Dr. Mester was born on October 24, 1958, in Baltimore, Maryland. She graduated summa cum laude with a bachelor of arts degree in mathematics and economics from Barnard College of Columbia University. She earned MA and PhD degrees in economics from Princeton University, where she was a National Science Foundation Fellow.
Prior to being named president and chief executive officer of the Federal Reserve Bank of Cleveland, Dr. Mester had been executive vice president and director of research at the Federal Reserve Bank of Philadelphia, where she was the chief policy advisor and oversaw the economists and analysts in the Research Department, as well as professionals in the Financial Statistics Department and the Payments Cards Center. She joined the Federal Reserve Bank of Philadelphia in 1985, becoming senior vice president and director of research there in 2000.
Dr. Mester is an adjunct professor of finance at the Wharton School of the University of Pennsylvania and is a fellow at the Wharton Financial Institutions Center. She has also taught in the undergraduate and MBA programs of the finance department at Wharton and in the PhD program of the finance department at New York University.
Her areas of research expertise include the organizational structure and productive efficiency of financial institutions, financial intermediation and regulation, agency problems in credit markets, credit card pricing, central bank governance, and inflation. She has published numerous articles on a variety of topics including economics, central banking and financial issues. In addition, she is coeditor of the Journal of Financial Services Research and the International Journal of Central Banking; and is an associate editor of several other academic journals.

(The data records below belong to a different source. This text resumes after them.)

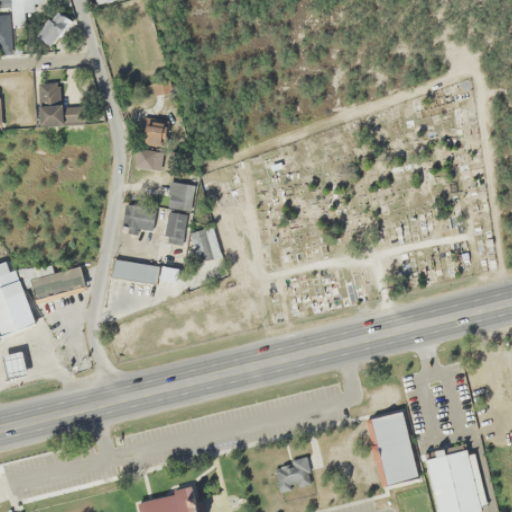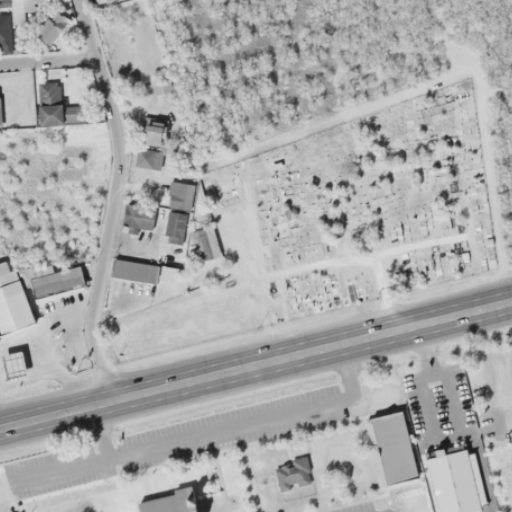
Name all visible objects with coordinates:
building: (15, 12)
building: (51, 27)
road: (47, 73)
building: (48, 103)
building: (0, 123)
building: (150, 143)
road: (120, 199)
park: (372, 205)
building: (136, 218)
building: (172, 238)
building: (204, 244)
building: (133, 270)
building: (55, 284)
building: (13, 312)
road: (313, 349)
building: (11, 363)
road: (57, 410)
building: (385, 442)
building: (393, 447)
building: (291, 474)
building: (449, 479)
building: (455, 482)
building: (160, 500)
building: (167, 502)
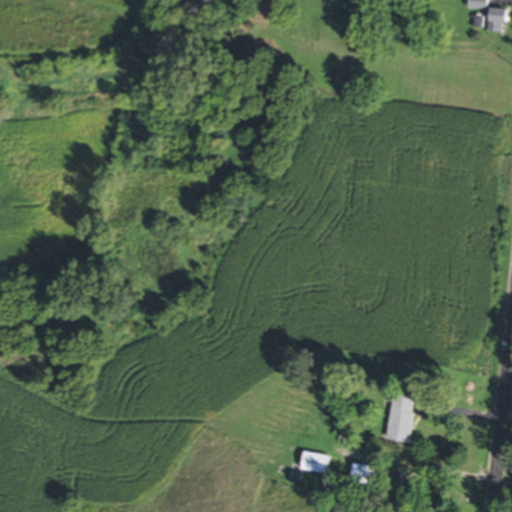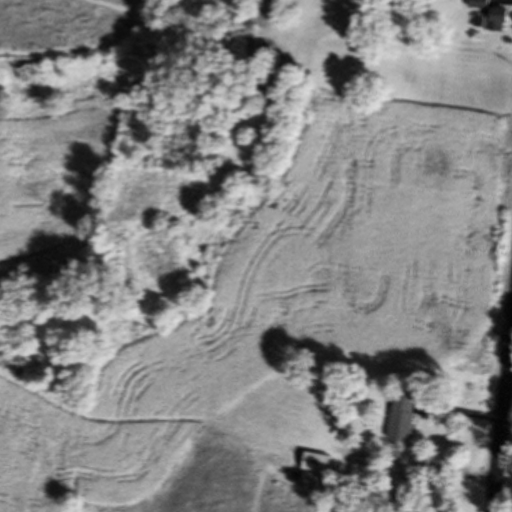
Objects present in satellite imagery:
building: (492, 17)
road: (498, 392)
building: (404, 421)
building: (319, 466)
building: (364, 479)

Dr. Mester is a founding member and director of the Financial Intermediation Research Society; a member of the advisory board of the Financial Intermediation Network of European Studies (FINEST); and a practitioner director of the Financial Management Association International (FMA). She is a member of the American Economic Association, the American Finance Association, the Financial Management Association, and the Econometric Society.